Как я узнал, никогда не сдаваться требовал от Дженни школьный тренер. Хлопнуть ладонью по борцовскому ковру – все равно что сказать «сдаюсь». Это мысленное принятие поражения, признание того, что страх способен обратить тебя в бегство. Тренер требовал от своих борцов никогда не сдаваться. Он говорил: «Деритесь до последнего. Не позволяйте, чтобы вас загнали в угол».

Для Дженни требование никогда не хлопать по ковру означало подсознательный отказ признавать, что кто-то в силах заставить ее подчиниться. Я выяснил, что эта битва против подчинения началась еще в детстве, в ее отношениях с матерью. Любая разлука с матерью была невыносима для Дженни вплоть до подросткового возраста. На начальном этапе нашей работы Дженни без конца говорила о том, какой чудесной была ее мать, какой заботливой, чуткой и отзывчивой. Любовь ее матери, однако, была удушающе нарциссической и провоцировала беспомощность, зависимость и в конечном счете – подчинение. Хотя я быстро понял, что в их отношениях было что-то нездоровое, Дженни понадобилось много времени, чтобы это осознать.

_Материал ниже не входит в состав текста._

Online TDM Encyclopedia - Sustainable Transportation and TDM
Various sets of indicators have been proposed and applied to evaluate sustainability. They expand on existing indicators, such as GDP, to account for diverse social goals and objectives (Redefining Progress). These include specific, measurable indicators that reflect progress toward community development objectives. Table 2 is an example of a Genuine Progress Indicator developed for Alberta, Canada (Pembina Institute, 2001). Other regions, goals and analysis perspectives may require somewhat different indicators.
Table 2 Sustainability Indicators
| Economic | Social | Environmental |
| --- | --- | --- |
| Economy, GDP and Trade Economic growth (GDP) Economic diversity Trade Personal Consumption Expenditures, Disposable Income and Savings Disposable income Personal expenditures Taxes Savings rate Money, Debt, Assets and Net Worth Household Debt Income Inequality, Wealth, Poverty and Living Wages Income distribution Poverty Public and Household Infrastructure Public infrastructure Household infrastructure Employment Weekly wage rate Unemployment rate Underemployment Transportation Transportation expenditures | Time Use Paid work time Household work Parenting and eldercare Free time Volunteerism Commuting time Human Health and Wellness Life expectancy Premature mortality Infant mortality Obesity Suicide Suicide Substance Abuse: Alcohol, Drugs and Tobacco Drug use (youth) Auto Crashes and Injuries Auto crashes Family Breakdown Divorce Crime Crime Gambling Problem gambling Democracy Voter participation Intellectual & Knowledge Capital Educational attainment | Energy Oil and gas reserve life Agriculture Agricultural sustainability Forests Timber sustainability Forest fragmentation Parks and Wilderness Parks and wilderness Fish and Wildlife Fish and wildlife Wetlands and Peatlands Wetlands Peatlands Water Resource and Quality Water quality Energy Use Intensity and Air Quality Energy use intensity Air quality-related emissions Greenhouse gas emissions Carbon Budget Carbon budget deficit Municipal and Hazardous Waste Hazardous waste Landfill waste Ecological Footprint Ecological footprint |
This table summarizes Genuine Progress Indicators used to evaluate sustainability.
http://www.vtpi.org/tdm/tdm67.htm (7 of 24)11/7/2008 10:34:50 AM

Мы обнаружили, что подчинение являлось для нее нелегким опытом. Это относится ко всем животным, но к людям особенно. На мой взгляд, страх подчинения – один из серьезных претендентов на звание главного страха у Homo sapiens, не только в биологическом, но и в психологическом отношении. Об опыте подчинения невозможно говорить в отрыве от понятия «другого»: мы подчиняемся кому-то или подчиняемся, потому что кто-то требует этого от нас. Последнее, например, происходит, когда человек очень настойчиво призывает нас довериться ему. Страх подчинения одинаково пробуждается в нас в ситуациях «любви» и доминирования[27]. В отношениях подчинения с нами делается нечто такое, что подавляет наше человеческое начало и низводит нас до состояния животного, борющегося за жизнь. Однако мы очень специфические животные – чувствительные к утрате свободы не только в виде физического, но и психологического ограничения.

Человеческое переживание вынужденной покорности схоже с нейробиологическим ответом на стресс у животных – тонической неподвижностью. При экстремальном стрессе и страхе, когда жизнь животного под угрозой, его нервная система может буквально выключиться. В лабораторных условиях этот опыт можно спровоцировать, многократно опрокидывая испуганное животное на спину и удерживая в этом положении. Со временем животное перестанет бороться и обмякнет. Это и есть отключение нервной системы. Эволюционная ценность данной реакции на травму заслуживает осмысления. С одной стороны, это способ перехитрить хищника, заставить его отказаться от добычи, притворившись падалью. Однако потенциально это также и способ уберечь нервную систему от перегрузки ужасом.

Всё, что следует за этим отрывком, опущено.